Posted on:2003-09-27Degree:Ph.DType:Dissertation
University:Rutgers The State University of New Jersey - New BrunswickCandidate:Cushing, Amy ElizabethFull Text:PDF
GTID:1462390011988446Subject:Anthropology
Abstract/Summary:
Zooarchaeological studies aiming to understand Oldowan hominid lifeways traditionally use single or a few sites to do so. Sites, however, being spatially small, do not reflect the spatial scales at which larger mammal land use and subsistence strategies can be identified. The Olduvai Landscape Paleoanthropology Project (OLAPP), directed by Blumenschine, Masao and Peters, attempts to better capture such behaviors by using broader spatial scales, using Bed I (1.8 mya) and lowermost Bed II (1.7–1.75 mya) strata at Olduvai Gorge, Tanzania.; This dissertation describes the vertebrate fossil specimens excavated by OLAPP from 1989–1997 over a landscape scale. It is one of the first studies to use Plio-Pleistocene landscape assemblages of in situ vertebrate fossils to test predictions about hominid land use behaviors.

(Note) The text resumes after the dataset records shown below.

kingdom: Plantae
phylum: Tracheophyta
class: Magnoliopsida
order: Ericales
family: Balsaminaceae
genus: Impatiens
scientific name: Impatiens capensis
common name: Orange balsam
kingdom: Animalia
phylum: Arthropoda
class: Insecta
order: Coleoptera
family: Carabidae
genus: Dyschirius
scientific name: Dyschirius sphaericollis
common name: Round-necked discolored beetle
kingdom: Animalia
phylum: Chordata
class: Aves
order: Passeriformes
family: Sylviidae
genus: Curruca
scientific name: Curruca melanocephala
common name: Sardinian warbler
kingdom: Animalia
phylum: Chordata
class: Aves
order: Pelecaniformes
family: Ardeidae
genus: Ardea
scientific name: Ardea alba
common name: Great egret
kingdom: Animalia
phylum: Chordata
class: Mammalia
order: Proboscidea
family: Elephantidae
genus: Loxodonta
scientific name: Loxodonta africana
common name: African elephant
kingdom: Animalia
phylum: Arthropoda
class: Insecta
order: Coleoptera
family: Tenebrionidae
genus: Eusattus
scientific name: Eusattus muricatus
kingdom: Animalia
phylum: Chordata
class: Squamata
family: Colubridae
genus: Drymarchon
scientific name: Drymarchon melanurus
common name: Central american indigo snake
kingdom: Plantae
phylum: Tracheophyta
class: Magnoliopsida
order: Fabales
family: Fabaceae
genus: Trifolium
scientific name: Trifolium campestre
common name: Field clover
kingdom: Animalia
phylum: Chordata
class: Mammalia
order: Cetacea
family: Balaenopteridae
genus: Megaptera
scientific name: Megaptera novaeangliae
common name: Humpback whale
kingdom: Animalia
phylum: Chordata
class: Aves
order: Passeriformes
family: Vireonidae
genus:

It also prescribes methods for addressing challenges introduced to faunal analysis by landscape archaeology, and proposes future research directions.; Overall, 7,922 identified specimens derived from 13 different depositional environments (landscape divisions), ranging from microanimals, to primates, carnivores, antelopes, and megafauna. The 5,568 larger mammal specimens show a minimum of 1,626 elements and 478 individuals spanning 26 taxonomic groups.; Resolving a basic yet imperative question, landscape sampling does indeed display faunal variability over space and some of these patterns do seem to be paleoecologically driven. Such patterns reveal that the Olduvai basin experienced moderate to high carnivore competition overall, much like the present-day open savanna grasslands in East Africa. Even the freshwater environments of the channel and wetland, although reflecting lower carnivore competition than other areas, are not representative of woodlands. Despite predation dangers, hominids still butchered carcasses in these places.; Site-oriented archaeology cannot reveal such comparative information, which calls attention to our overzealous tendency to use the “classic” site of FLK Zinjanthropus as a yardstick for early hominid ecology, and has significant implications for Olduvai's place in hominid evolution. The sampled portions of the paleoOlduvai basin did not seem to be permanent habitats for hominids during upper Bed I (western side) to lowermost Bed II (east) times, but were perhaps seasonal habitats or diurnal visiting places that provided carcass, plant, and other resources but not year-round overnight refuges.